How Cassandra stores and distributes indexes

A brief description of how Cassandra stores and distributes indexes.

Internally, a Cassandra index is a data partition. In the example of a music service, the playlists table includes an artist column and uses a compound partition key: id is the partition key and song_order is the clustering column.

CREATE TABLE playlists (
  id uuid,
  song_order int,
  . . .
  artist text,
PRIMARY KEY  (id, song_order ) );

As shown in the music service example, to filter the data based on the artist, create an index on artist. Cassandra uses the index to pull out the records in question. An attempt to filter the data before creating the index will fail because the operation would be very inefficient. A sequential scan across the entire playlists dataset would be required. After creating the artist index, Cassandra can filter the data in the playlists table by artist, such as Fu Manchu.

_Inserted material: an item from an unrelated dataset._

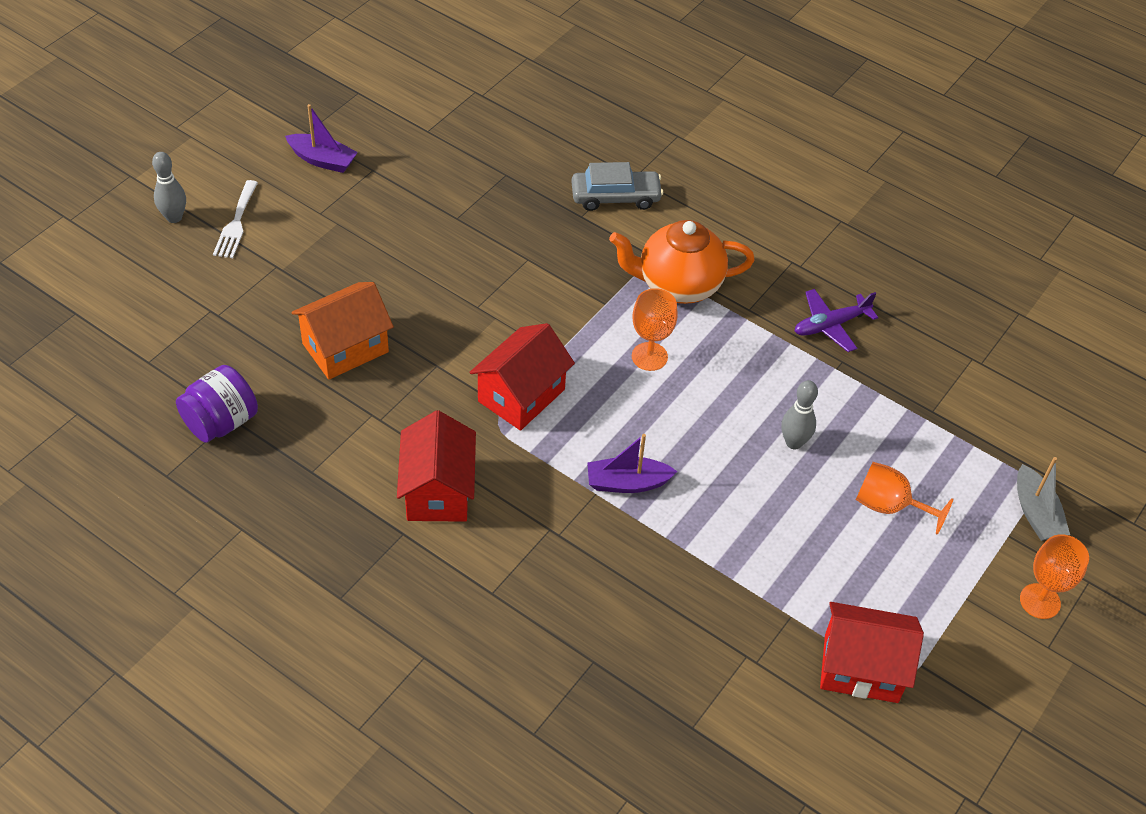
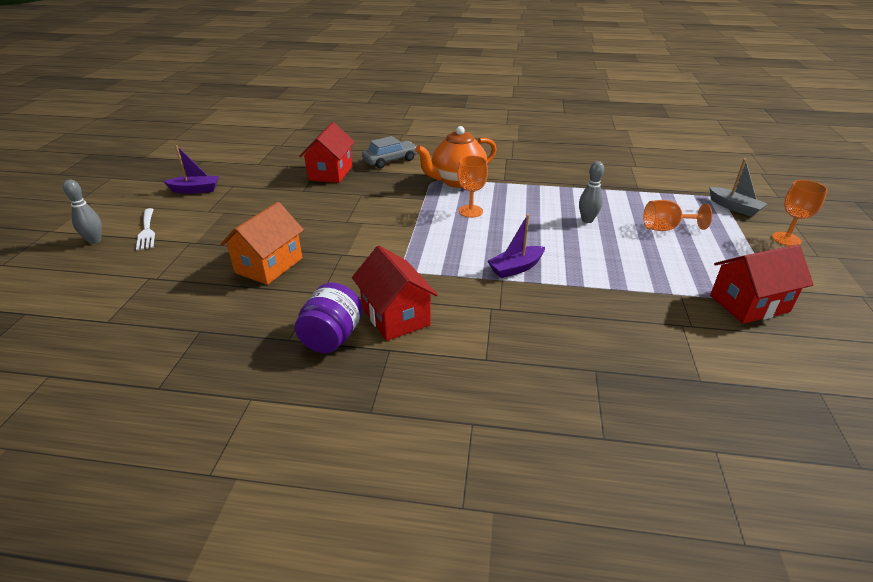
camera: 25 degrees left, 15 degrees down
(221, 422) = (192, 336): purple jar -> purple jar (332, 337)
(521, 395) = (410, 250): red house -> red house (330, 173)
(830, 325) = (551, 173): purple plane -> none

The partition is the unit of replication in Cassandra. In the music service example, partitions are distributed by hashing the playlist id and using the ring to locate the nodes that store the distributed data. Cassandra would generally store playlist information on different nodes, and to find all the songs by Fu Manchu, Cassandra would have to visit different nodes. To avoid these problems, each node indexes its own data.

This technique, however, does not guarantee trouble-free indexing, so know when and when not to use an index.